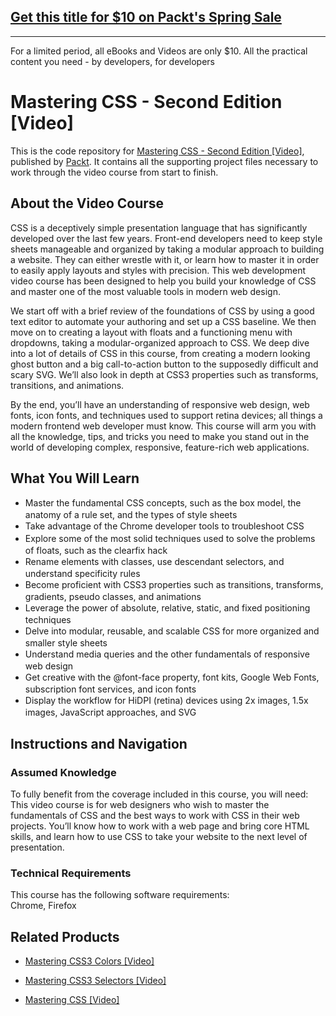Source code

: ## [Get this title for $10 on Packt's Spring Sale](https://www.packt.com/V07009?utm_source=github&utm_medium=packt-github-repo&utm_campaign=spring_10_dollar_2022)
-----
For a limited period, all eBooks and Videos are only $10. All the practical content you need \- by developers, for developers

# Mastering CSS - Second Edition [Video]
This is the code repository for [Mastering CSS - Second Edition [Video]](https://www.packtpub.com/web-development/mastering-css-second-edition-video?utm_source=github&utm_medium=repository&utm_campaign=9781787126794), published by [Packt](https://www.packtpub.com/?utm_source=github). It contains all the supporting project files necessary to work through the video course from start to finish.
## About the Video Course
CSS is a deceptively simple presentation language that has significantly developed over the last few years. Front-end developers need to keep style sheets manageable and organized by taking a modular approach to building a website. They can either wrestle with it, or learn how to master it in order to easily apply layouts and styles with precision. This web development video course has been designed to help you build your knowledge of CSS and master one of the most valuable tools in modern web design.

We start off with a brief review of the foundations of CSS by using a good text editor to automate your authoring and set up a CSS baseline. We then move on to creating a layout with floats and a functioning menu with dropdowns, taking a modular-organized approach to CSS. We deep dive into a lot of details of CSS in this course, from creating a modern looking ghost button and a big call-to-action button to the supposedly difficult and scary SVG. We’ll also look in depth at CSS3 properties such as transforms, transitions, and animations. 

By the end, you’ll have an understanding of responsive web design, web fonts, icon fonts, and techniques used to support retina devices; all things a modern frontend web developer must know. This course will arm you with all the knowledge, tips, and tricks you need to make you stand out in the world of developing complex, responsive, feature-rich web applications.

<H2>What You Will Learn</H2>
<DIV class=book-info-will-learn-text>
<UL>
<LI><SPAN style="LINE-HEIGHT: 20px; BACKGROUND-COLOR: transparent">Master the fundamental CSS concepts, such as the box model, the anatomy of a rule set, and the types of style sheets</SPAN> 
<LI><SPAN style="LINE-HEIGHT: 20px; BACKGROUND-COLOR: transparent">Take advantage of the Chrome developer tools to troubleshoot CSS</SPAN> 
<LI><SPAN style="LINE-HEIGHT: 20px; BACKGROUND-COLOR: transparent">Explore some of the most solid techniques used to solve the problems of floats, such as the clearfix hack</SPAN> 
<LI><SPAN style="LINE-HEIGHT: 20px; BACKGROUND-COLOR: transparent">Rename elements with classes, use descendant selectors, and understand specificity rules</SPAN> 
<LI><SPAN style="LINE-HEIGHT: 20px; BACKGROUND-COLOR: transparent">Become proficient with CSS3 properties such as transitions, transforms, gradients, pseudo classes, and animations</SPAN> 
<LI><SPAN style="LINE-HEIGHT: 20px; BACKGROUND-COLOR: transparent">Leverage the power of absolute, relative, static, and fixed positioning techniques</SPAN> 
<LI><SPAN style="LINE-HEIGHT: 20px; BACKGROUND-COLOR: transparent">Delve into modular, reusable, and scalable CSS for more organized and smaller style sheets</SPAN> 
<LI><SPAN style="LINE-HEIGHT: 20px; BACKGROUND-COLOR: transparent">Understand media queries and the other fundamentals of responsive web design</SPAN> 
<LI><SPAN style="LINE-HEIGHT: 20px; BACKGROUND-COLOR: transparent">Get creative with the @font-face property, font kits, Google Web Fonts, subscription font services, and icon fonts</SPAN> 
<LI><SPAN style="LINE-HEIGHT: 20px; BACKGROUND-COLOR: transparent">Display the workflow for HiDPI (retina) devices using 2x images, 1.5x images, JavaScript approaches, and SVG</SPAN> </LI></UL></DIV>

## Instructions and Navigation
### Assumed Knowledge
To fully benefit from the coverage included in this course, you will need:<br/>
This video course is for web designers who wish to master the fundamentals of CSS and the best ways to work with CSS in their web projects. You’ll know how to work with a web page and bring core HTML skills, and learn how to use CSS to take your website to the next level of presentation.
### Technical Requirements
This course has the following software requirements:<br/>
Chrome, Firefox

## Related Products
* [Mastering CSS3 Colors [Video]](https://www.packtpub.com/web-development/mastering-css3-colors-video?utm_source=github&utm_medium=repository&utm_campaign=9781786467188)

* [Mastering CSS3 Selectors [Video]](https://www.packtpub.com/web-development/mastering-css3-selectors-video?utm_source=github&utm_medium=repository&utm_campaign=9781786469724)

* [Mastering CSS [Video]](https://www.packtpub.com/web-development/mastering-css-video?utm_source=github&utm_medium=repository&utm_campaign=9781784391874)

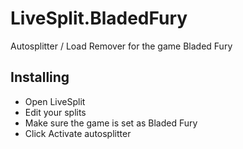 # LiveSplit.BladedFury
Autosplitter / Load Remover for the game Bladed Fury

## Installing
  - Open LiveSplit
  - Edit your splits
  - Make sure the game is set as Bladed Fury
  - Click Activate autosplitter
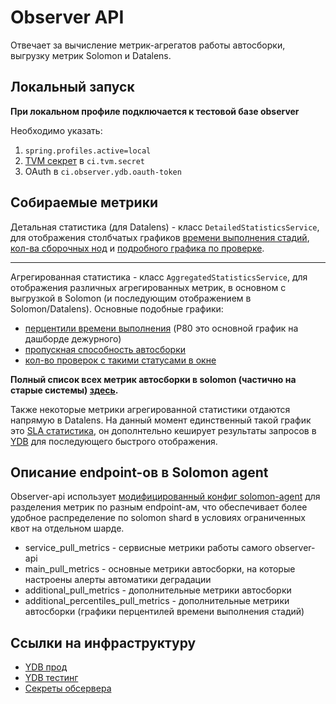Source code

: Observer API
=============

Отвечает за вычисление метрик-агрегатов работы автосборки, выгрузку метрик Solomon и Datalens.

Локальный запуск
----------------

**При локальном профиле подключается к тестовой базе observer**

Необходимо указать:
1. `spring.profiles.active=local`
2. [TVM секрет](https://yav.yandex-team.ru/secret/sec-01fbrtxyczry787m6tgcdc3mvw/explore/versions) в `ci.tvm.secret`
3. OAuth в `ci.observer.ydb.oauth-token`

Собираемые метрики
----------------

Детальная статистика (для Datalens) - класс `DetailedStatisticsService`,
для отображения столбчатых графиков
[времени выполнения стадий](https://datalens.yandex-team.ru/preview/t1lmiunbx24sm?pool=ANY_POOL),
[кол-ва сборочных нод](https://datalens.yandex-team.ru/preview/4fln19y82552x?pool=ANY_POOL)
и [подробного графика по проверке](https://datalens.yandex-team.ru/preview/7hom905swaes0-ci-autocheck-iteration-tasks-stages-new?checkId=65500000001138&iterationType=FAST&iterationNumber=1).

---

Агрегированная статистика - класс `AggregatedStatisticsService`,
для отображения различных агрегированных метрик, в основном с выгрузкой в Solomon (и последующим отображением в Solomon/Datalens).
Основные подобные графики:
- [перцентили времени выполнения](https://solomon.yandex-team.ru/?project=ci&cluster=stable&stage_type=any&service=observer-api%20main&check_type=TRUNK_PRE_COMMIT&advised_pool=ANY_POOL&dashboard=ci_autocheck_stages_percentiles) (P80 это основной график на дашборде дежурного)
- [пропускная способность автосборки](https://solomon.yandex-team.ru/?project=ci&cluster=stable&service=observer-api%20main&check_type=TRUNK_PRE_COMMIT&dashboard=ci_autocheck_throughput_capacity)
- [кол-во проверок с такими статусами в окне](https://solomon.yandex-team.ru/?project=ci&cluster=stable&service=observer-api%20main&advised_pool=ANY_POOL&check_type=TRUNK_PRE_COMMIT&graph=ci_observer-api_autocheck_finish_status&l.window=PT1M)

**Полный список всех метрик автосборки в solomon (частично на старые системы) [здесь](https://a.yandex-team.ru/arc/trunk/arcadia/ci/docs/dev/autocheck.md).**

Также некоторые метрики агрегированной статистики отдаются напрямую в Datalens.
На данный момент единственный такой график это [SLA статистика](https://datalens.yandex-team.ru/preview/8qw15il6vy1a1-autocheck-sla-stat-window-new), он дополнтельно кеширует результаты запросов в [YDB](https://ydb.yandex-team.ru/db/ydb-ru/ci/stable/ci-observer/browser/SlaStatistics) для последующего быстрого отображения.

Описание endpoint-ов в Solomon agent
----------------

Observer-api использует [модифицированный конфиг solomon-agent](https://a.yandex-team.ru/arc_vcs/ci/observer-api/src/main/script/solomon-agent-observer.conf)
для разделения метрик по разным endpoint-ам, что обеспечивает более удобное распределение по solomon shard в условиях ограниченных квот на отдельном шарде.
- service_pull_metrics - сервисные метрики работы самого observer-api
- main_pull_metrics - основные метрики автосборки, на которые настроены алерты автоматики деградации
- additional_pull_metrics - дополнительные метрики автосборки
- additional_percentiles_pull_metrics - дополнительные метрики автосборки (графики перцентилей времени выполнения стадий)

Ссылки на инфраструктуру
-----------------------

- [YDB прод](https://ydb.yandex-team.ru/db/ydb-ru/ci/stable/ci-observer/browser)
- [YDB тестинг](https://ydb.yandex-team.ru/db/ydb-ru-prestable/ci/testing/ci-observer/browser)
- [Секреты обсервера](https://yav.yandex-team.ru/?tags=ci-observer,ci)
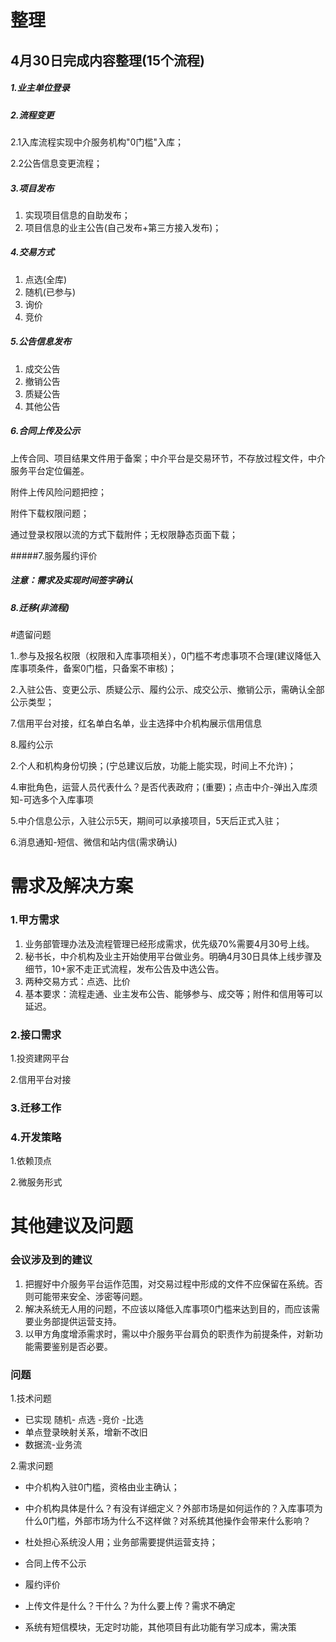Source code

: # 整理

## 4月30日完成内容整理(15个流程)

##### 1.业主单位登录

##### 2.流程变更

2.1入库流程实现中介服务机构"0门槛"入库；

2.2公告信息变更流程；

##### 3.项目发布

1. 实现项目信息的自助发布；
2. 项目信息的业主公告(自己发布+第三方接入发布)；

##### 4.交易方式

1. 点选(全库)
2. 随机(已参与)
3. 询价
4. 竞价

##### 5.公告信息发布

1. 成交公告
2. 撤销公告
3. 质疑公告
4. 其他公告

##### 6.合同上传及公示

上传合同、项目结果文件用于备案；中介平台是交易环节，不存放过程文件，中介服务平台定位偏差。

附件上传风险问题把控；

附件下载权限问题；

通过登录权限以流的方式下载附件；无权限静态页面下载；

#####7.服务履约评价

##### 注意：需求及实现时间签字确认

##### 8.迁移(非流程)



#遗留问题

1..参与及报名权限（权限和入库事项相关），0门槛不考虑事项不合理(建议降低入库事项条件，备案0门槛，只备案不审核)；

2.入驻公告、变更公示、质疑公示、履约公示、成交公示、撤销公示，需确认全部公示类型；

7.信用平台对接，红名单白名单，业主选择中介机构展示信用信息

8.履约公示

2.个人和机构身份切换；(宁总建议后放，功能上能实现，时间上不允许)；

4.审批角色，运营人员代表什么？是否代表政府；(重要)；点击中介-弹出入库须知-可选多个入库事项

5.中介信息公示，入驻公示5天，期间可以承接项目，5天后正式入驻；

6.消息通知-短信、微信和站内信(需求确认)



# 需求及解决方案

### 1.甲方需求

1. 业务部管理办法及流程管理已经形成需求，优先级70%需要4月30号上线。
2. 秘书长，中介机构及业主开始使用平台做业务。明确4月30日具体上线步骤及细节，10+家不走正式流程，发布公告及中选公告。
3. 两种交易方式：点选、比价
4. 基本要求：流程走通、业主发布公告、能够参与、成交等；附件和信用等可以延迟。

### 2.接口需求

1.投资建网平台

2.信用平台对接

### 3.迁移工作

### 4.开发策略

1.依赖顶点

2.微服务形式

# 其他建议及问题

### 会议涉及到的建议

1. 把握好中介服务平台运作范围，对交易过程中形成的文件不应保留在系统。否则可能带来安全、涉密等问题。
2. 解决系统无人用的问题，不应该以降低入库事项0门槛来达到目的，而应该需要业务部提供运营支持。
3. 以甲方角度增添需求时，需以中介服务平台肩负的职责作为前提条件，对新功能需要鉴别是否必要。



### 问题

1.技术问题

- 已实现 随机- 点选 -竞价 -比选
- 单点登录映射关系，增新不改旧
- 数据流-业务流

2.需求问题

* 中介机构入驻0门槛，资格由业主确认；

* 中介机构具体是什么？有没有详细定义？外部市场是如何运作的？入库事项为什么0门槛，外部市场为什么不这样做？对系统其他操作会带来什么影响？

* 杜处担心系统没人用；业务部需要提供运营支持；

* 合同上传不公示

* 履约评价

* 上传文件是什么？干什么？为什么要上传？需求不确定

* 系统有短信模块，无定时功能，其他项目有此功能有学习成本，需决策

  

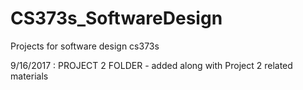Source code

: # CS373s_SoftwareDesign
Projects for software design cs373s


9/16/2017 : PROJECT 2 FOLDER - added along with Project 2 related materials

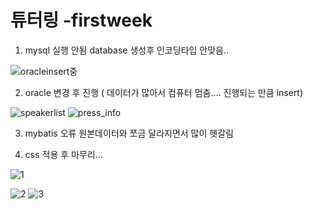 # 튜터링 -firstweek

1. mysql 실행 안됨 database 생성후 인코딩타입 안맞음..

![oracleinsert중](https://user-images.githubusercontent.com/113905712/226177057-2658aa2f-7307-4dff-87b8-cadbba1f646b.PNG)

2. oracle 변경 후 진행 ( 데이터가 많아서 컴퓨터 멈춤.... 진행되는 만큼 insert)

![speakerlist](https://user-images.githubusercontent.com/113905712/226177058-6d106c2f-e7fa-4dc5-8c72-1143e8a974c0.png)
![press_info](https://user-images.githubusercontent.com/113905712/226177061-72975e86-40be-471a-bac5-9562e780038f.PNG)


3. mybatis 오류 원본데이터와 쪼금 달라지면서 많이 헷갈림


4. css 적용 후 마무리...

![1](https://user-images.githubusercontent.com/113905712/226177050-cc6b1a23-629b-47dd-9e08-0ebaf6713a3f.PNG)


![2](https://user-images.githubusercontent.com/113905712/226177052-7af92a9c-6149-4ed6-b179-e3766374b379.PNG)
![3](https://user-images.githubusercontent.com/113905712/226177054-c8ad84e6-31d3-4f2c-baf9-c6ff2c6d2ecf.PNG)


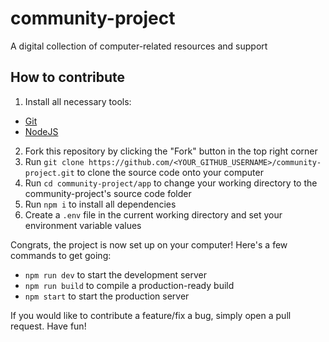 # community-project
A digital collection of computer-related resources and support

## How to contribute
1. Install all necessary tools:
  - [Git](https://git-scm.com/)
  - [NodeJS](https://nodejs.org/en/)
2. Fork this repository by clicking the "Fork" button in the top right corner
2. Run `git clone https://github.com/<YOUR_GITHUB_USERNAME>/community-project.git` to clone the source code onto your computer
3. Run `cd community-project/app` to change your working directory to the community-project's source code folder
4. Run `npm i` to install all dependencies
5. Create a `.env` file in the current working directory and set your environment variable values

Congrats, the project is now set up on your computer! Here's a few commands to get going:
 - `npm run dev` to start the development server
 - `npm run build` to compile a production-ready build
 - `npm start` to start the production server

If you would like to contribute a feature/fix a bug, simply open a pull request.
Have fun!
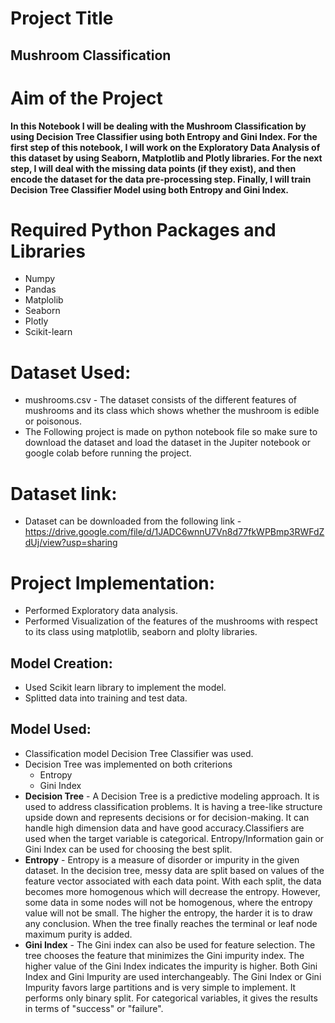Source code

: # Project Title
## **Mushroom Classification**


# Aim of the Project
**In this Notebook I will be dealing with the Mushroom Classification by using Decision Tree Classifier using both Entropy and Gini Index.
For the first step of this notebook, I will work on the Exploratory Data Analysis of this dataset by using Seaborn, Matplotlib and Plotly libraries.
For the next step, I will deal with the missing data points (if they exist), and then encode the dataset for the data pre-processing step.
Finally, I will train Decision Tree Classifier Model using both Entropy and Gini Index.**

# Required Python Packages and Libraries
* Numpy
* Pandas
* Matplolib
* Seaborn
* Plotly
* Scikit-learn

# Dataset Used:
* mushrooms.csv - The dataset consists of the different features of mushrooms and its class which shows whether the mushroom is edible or poisonous.
* The Following project is made on python notebook file so make sure to download the dataset and load the dataset in the Jupiter notebook or google colab before running the project.
# Dataset link:
* Dataset can be downloaded from the following link - https://drive.google.com/file/d/1JADC6wnnU7Vn8d77fkWPBmp3RWFdZdUj/view?usp=sharing

# Project Implementation:
* Performed Exploratory data analysis.
* Performed Visualization of the features of the mushrooms with respect to its class using matplotlib, seaborn and plolty libraries.

## Model Creation:
* Used Scikit learn library to implement the model.
* Splitted data into training and test data.

## Model Used:
* Classification model Decision Tree Classifier was used.
* Decision Tree was implemented on both criterions 
     * Entropy 
     * Gini Index
* **Decision Tree** - A Decision Tree is a predictive modeling approach. It is used to address classification problems. It is having a tree-like structure upside down and represents decisions or for decision-making. It can handle high dimension data and have good accuracy.Classifiers are used when the target variable is categorical. Entropy/Information gain or Gini Index can be used for choosing the best split. 
* **Entropy** - Entropy is a measure of disorder or impurity in the given dataset. In the decision tree, messy data are split based on values of the feature vector associated with each data point. With each split, the data becomes more homogenous which will decrease the entropy. However, some data in some nodes will not be homogenous, where the entropy value will not be small. The higher the entropy, the harder it is to draw any conclusion. When the tree finally reaches the terminal or leaf node maximum purity is added.
* **Gini Index** - The Gini index can also be used for feature selection. The tree chooses the feature that minimizes the Gini impurity index. The higher value of the Gini Index indicates the impurity is higher. Both Gini Index and Gini Impurity are used interchangeably. The Gini Index or Gini Impurity favors large partitions and is very simple to implement. It performs only binary split. For categorical variables, it gives the results in terms of "success" or "failure".
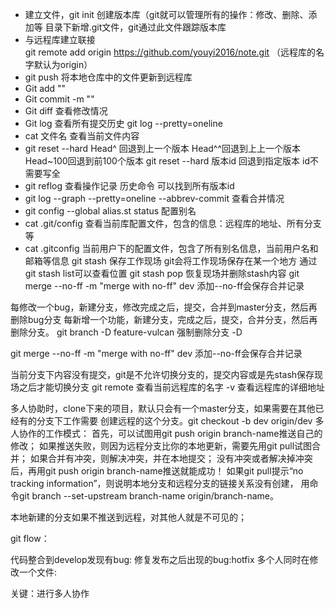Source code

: * 建立文件，git init 创建版本库（git就可以管理所有的操作：修改、删除、添加等
     目录下新增.git文件，git通过此文件跟踪版本库
* 与远程库建立联接   
    git remote add origin  https://github.com/youyi2016/note.git
    （远程库的名字默认为origin）
* git push 将本地仓库中的文件更新到远程库    
* Git add ""
* Git commit -m ""
* Git diff 查看修改情况 
* Git log 查看所有提交历史 git log --pretty=oneline
* cat 文件名 查看当前文件内容
* git reset --hard Head^ 回退到上一个版本 Head^^回退到上上一个版本 Head~100回退到前100个版本
git reset --hard 版本id 回退到指定版本 id不需要写全
* git reflog 查看操作记录 历史命令 可以找到所有版本id
* git log --graph --pretty=oneline --abbrev-commit 查看合并情况
* git config --global alias.st status 配置别名
* cat .git/config  查看当前库配置文件，包含的信息：远程库的地址、所有分支等
* cat .gitconfig 当前用户下的配置文件，包含了所有别名信息，当前用户名和邮箱等信息
git stash 保存工作现场 git会将工作现场保存在某一个地方 通过git stash list可以查看位置
git stash pop 恢复现场并删除stash内容
git merge --no-ff -m "merge with no-ff" dev 添加--no-ff会保存合并记录

每修改一个bug，新建分支，修改完成之后，提交，合并到master分支，然后再删除bug分支
每新增一个功能，新建分支，完成之后，提交，合并分支，然后再删除分支。
git branch -D feature-vulcan 强制删除分支 -D

git merge --no-ff -m "merge with no-ff" dev 添加--no-ff会保存合并记录

当前分支下内容没有提交，git是不允许切换分支的，提交内容或是先stash保存现场之后才能切换分支
git remote 查看当前远程库的名字 -v 查看远程库的详细地址

多人协助时，clone下来的项目，默认只会有一个master分支，如果需要在其他已经有的分支下工作需要
创建远程的这个分支。git checkout -b dev origin/dev
多人协作的工作模式：
首先，可以试图用git push origin branch-name推送自己的修改；
如果推送失败，则因为远程分支比你的本地更新，需要先用git pull试图合并；
如果合并有冲突，则解决冲突，并在本地提交；
没有冲突或者解决掉冲突后，再用git push origin branch-name推送就能成功！
如果git pull提示“no tracking information”，则说明本地分支和远程分支的链接关系没有创建，
用命令git branch --set-upstream branch-name origin/branch-name。

本地新建的分支如果不推送到远程，对其他人就是不可见的；
 
git flow：

代码整合到develop发现有bug:
修复发布之后出现的bug:hotfix
多个人同时在修改一个文件:

关键：进行多人协作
####################
ACTIVITY:
Reproduce the lines from the line containing "本地新建的分支如果不推送到远程，对其他人就是不可见的；" through the end of the records, with both of these included.

ANSWER SPACE:
本地新建的分支如果不推送到远程，对其他人就是不可见的；
 
git flow：

代码整合到develop发现有bug:
修复发布之后出现的bug:hotfix
多个人同时在修改一个文件:

关键：进行多人协作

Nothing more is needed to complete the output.